Mon idée, à l’origine, était d’essayer de définir une règle qui concernait tout ce qui pouvait être intelligible (rien que ça, mais je n’ai aucun complexe à démarrer des chantiers inaccessible, l’habitude de la poésie sans doute), après avoir réussi à avoir fait un parallèle improbable entre l’émergence d’une émotion humaine, et la manière dont un chien (nommé Banane) cherche et trouve un bâton qu’on lui avait lancé dans son dos. Peut-être je raconterai ces parallèles un jour.

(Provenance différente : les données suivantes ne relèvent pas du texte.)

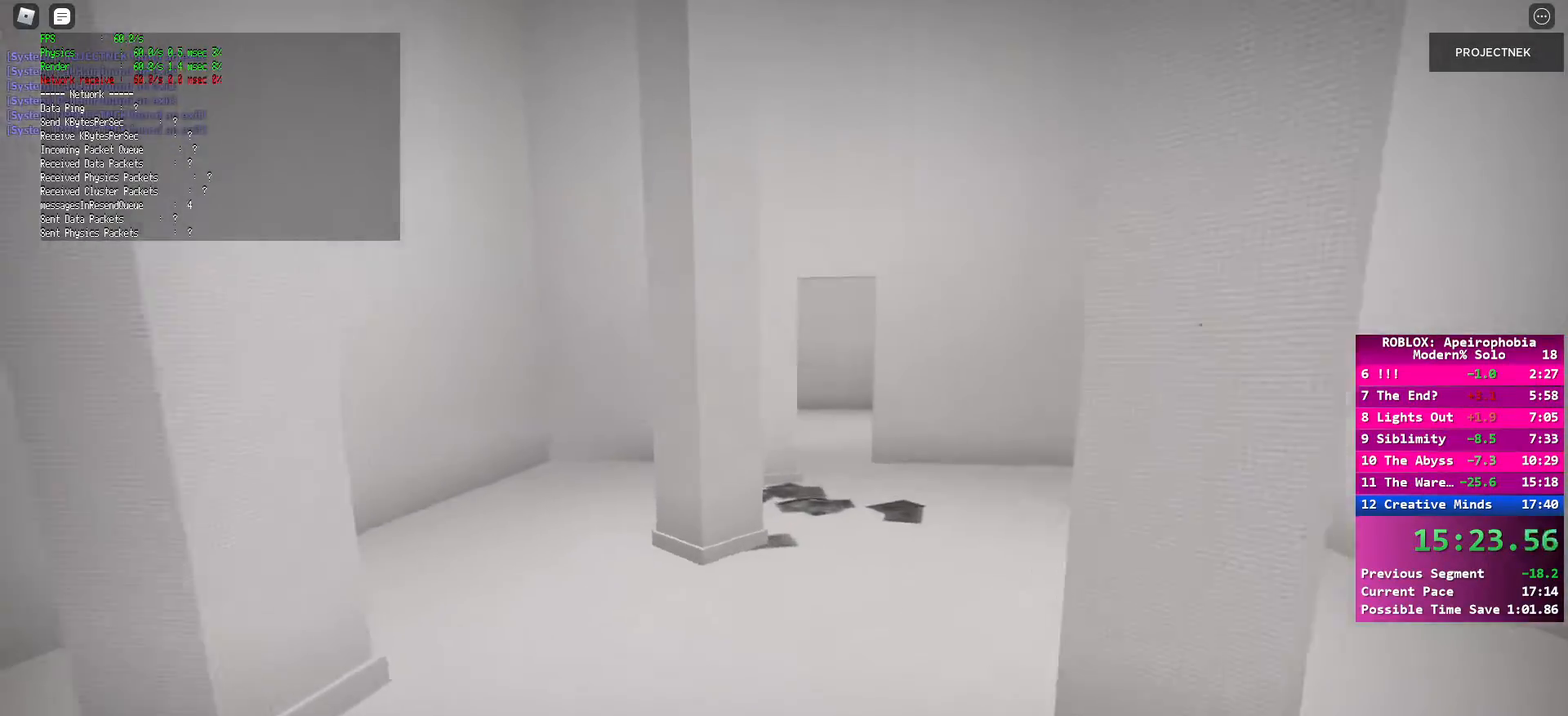
{"keys": ["space", "w"], "mouse": [], "events": [[400, "space", "down"], [417, "shift", "up"]]}
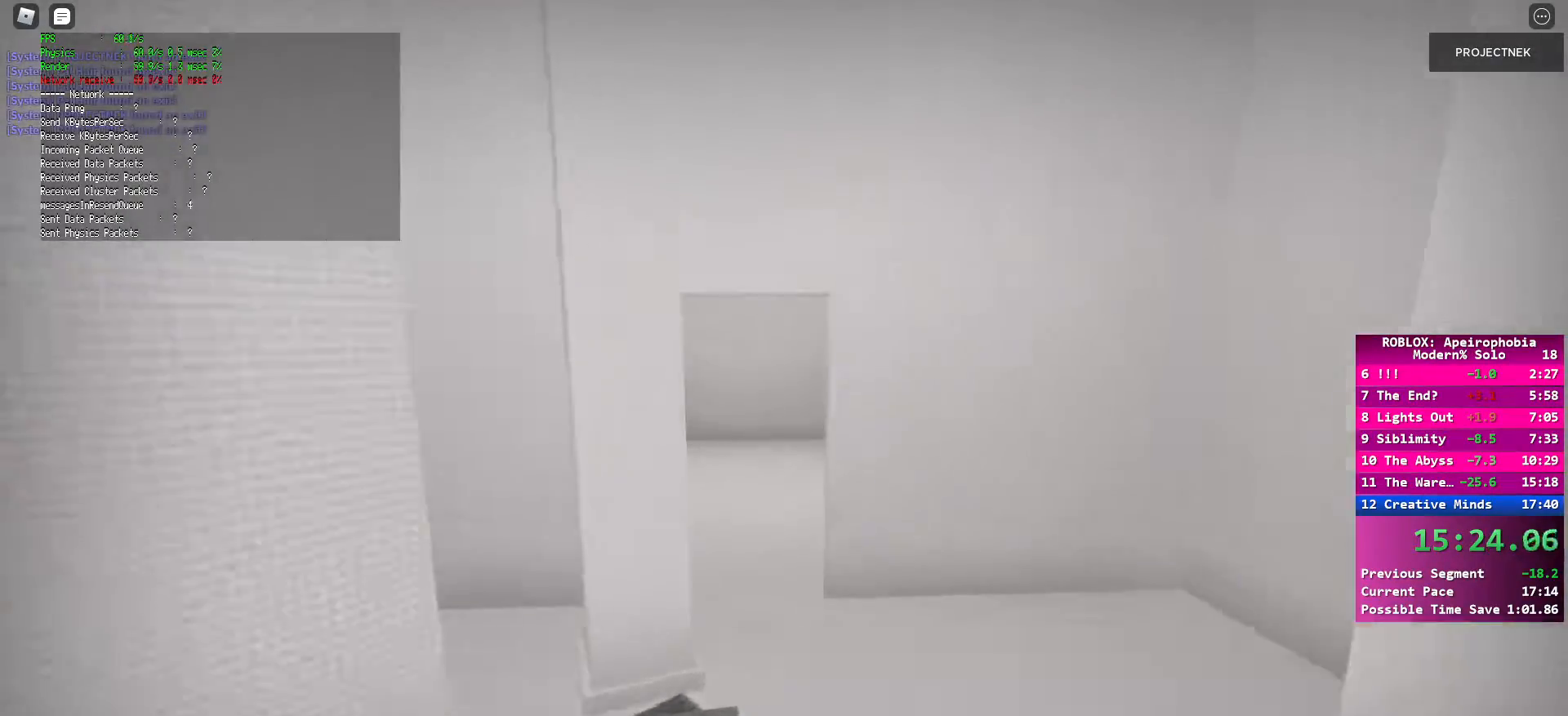
{"keys": ["shift", "w"], "mouse": [], "events": [[17, "space", "up"], [83, "shift", "down"]]}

Maintenant, pour ce blog, il me faut traiter des sujets pour illustrer cette logique, mais quels sujets ? Je ne connais pas grand chose en philosophie, en science un peu plus et il m’apparaît un livre référence dans ces deux domaines : « Le traité des couleurs » de Goethe. Plus que le traité en question, la préface de Steiner que je vous invite à mettre en évidence dans votre bibliothèque. La préface de Steiner explique très justement que lorsqu’on cherche à parler de science, de logique, ou de rhétorique, il ne faut pas faire diversion avec des propos trop forts et stimulants, déformant la réceptivité du propos (dans le traité des couleurs, Goethe cherche, plus que de traiter des couleur, de traiter de la juste démarche scientifique). Mais nous sommes en 2020, et cette idée aujourd’hui manque de substance et je ne peux me résoudre à parler seulement de couleur, de parfum ou de texture. Et puis je ne suis pas Goethe, évidemment.

En plus de quelques réactions sur l’actualité, je me lancerai donc également dans la dissection, morceau par morceau, d’un phénomène toxique au bien-être des corps et des esprits contemporains, qui a parfaitement sa place sur ce site : le complotisme. Il est un sujet prolifique qui me permettra, par dissection, de traiter beaucoup de sujets et de faire valoir ce regard par l’image.

Si vous voulez jouer avec moi, je vous invite à me proposer des thèmes de réflexion que j’essaierai d’interpréter via cette théorie. Parce que peut-être qu’elle n’est aussi qu’une poésie, un jeu, dans tout les cas elle est démunie d’enjeu néfaste. Mais j’espère qu’elle saura vous bluffer autant qu’elle m’a bluffé.